Saved data entries
════════════════

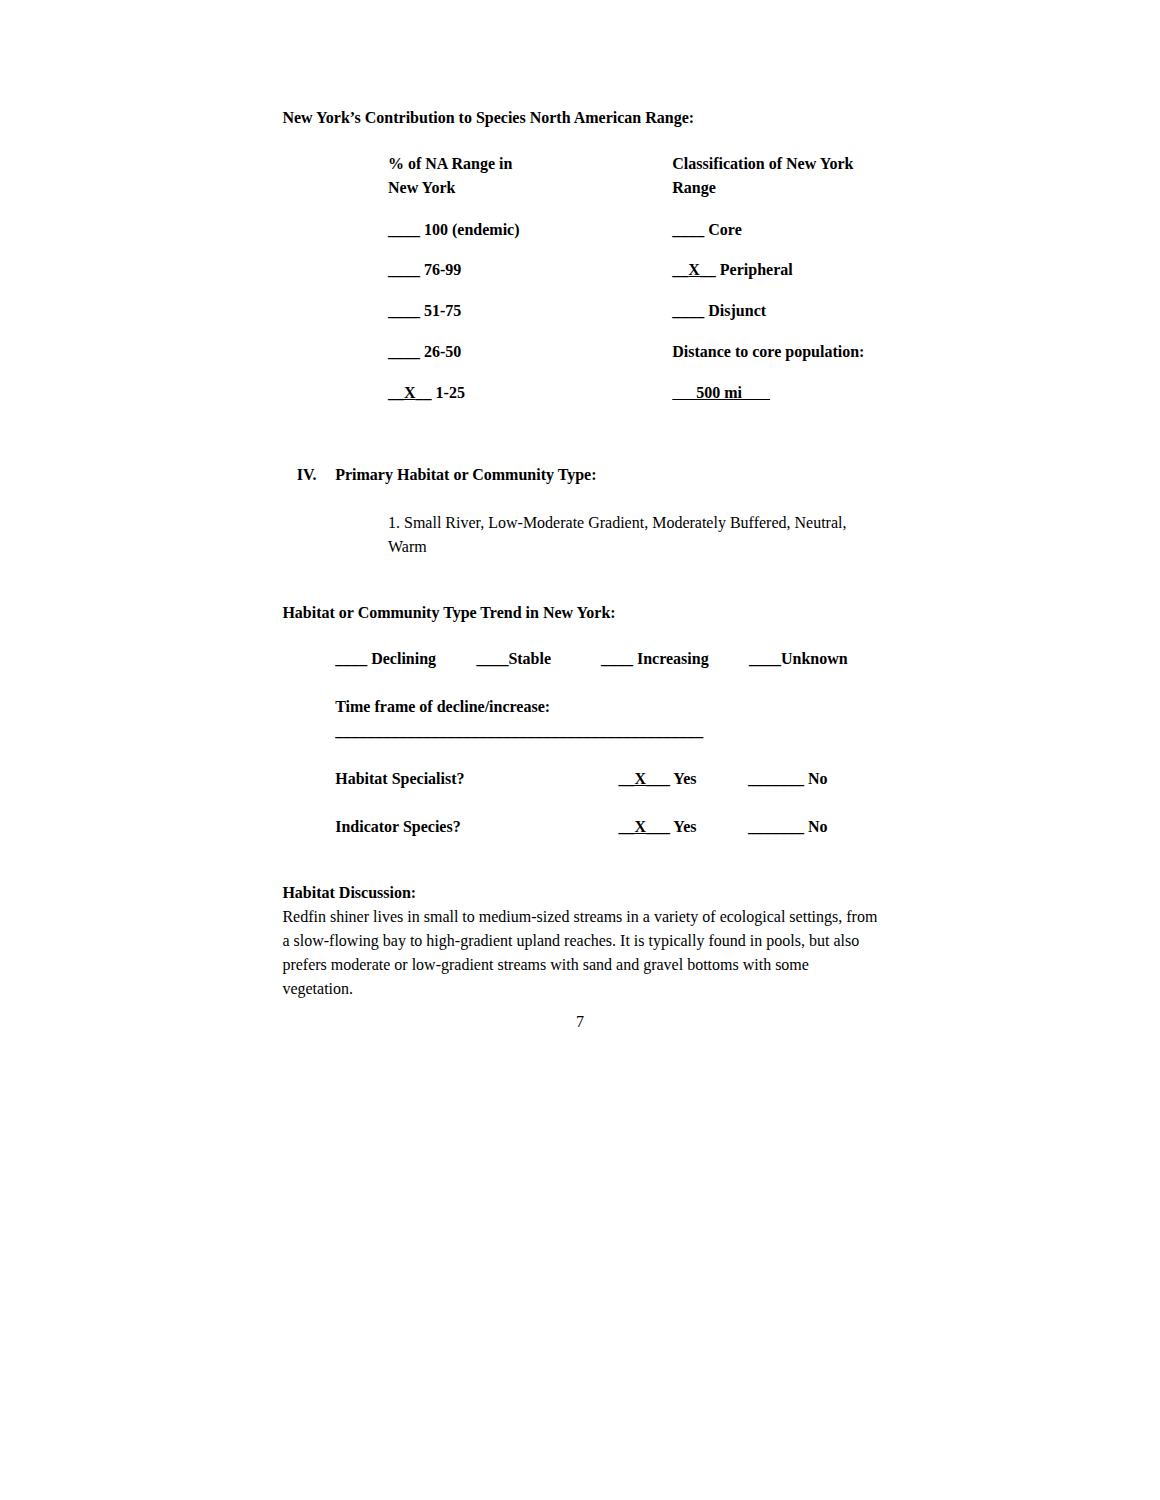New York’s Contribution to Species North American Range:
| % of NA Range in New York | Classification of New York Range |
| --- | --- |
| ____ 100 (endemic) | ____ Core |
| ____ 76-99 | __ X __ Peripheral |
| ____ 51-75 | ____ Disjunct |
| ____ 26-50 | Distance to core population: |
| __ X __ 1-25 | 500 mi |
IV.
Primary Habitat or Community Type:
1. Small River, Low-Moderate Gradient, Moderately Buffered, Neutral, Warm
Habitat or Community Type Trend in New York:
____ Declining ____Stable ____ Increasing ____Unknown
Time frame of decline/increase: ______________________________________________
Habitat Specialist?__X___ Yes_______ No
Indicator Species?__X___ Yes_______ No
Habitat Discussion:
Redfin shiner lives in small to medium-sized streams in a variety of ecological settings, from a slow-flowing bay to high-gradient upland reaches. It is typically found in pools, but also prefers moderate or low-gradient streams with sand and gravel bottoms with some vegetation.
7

════════════════

» Task details
Scan the records above for lines with the word "Community", then say how many there are, giving the number alone.

» Task result
2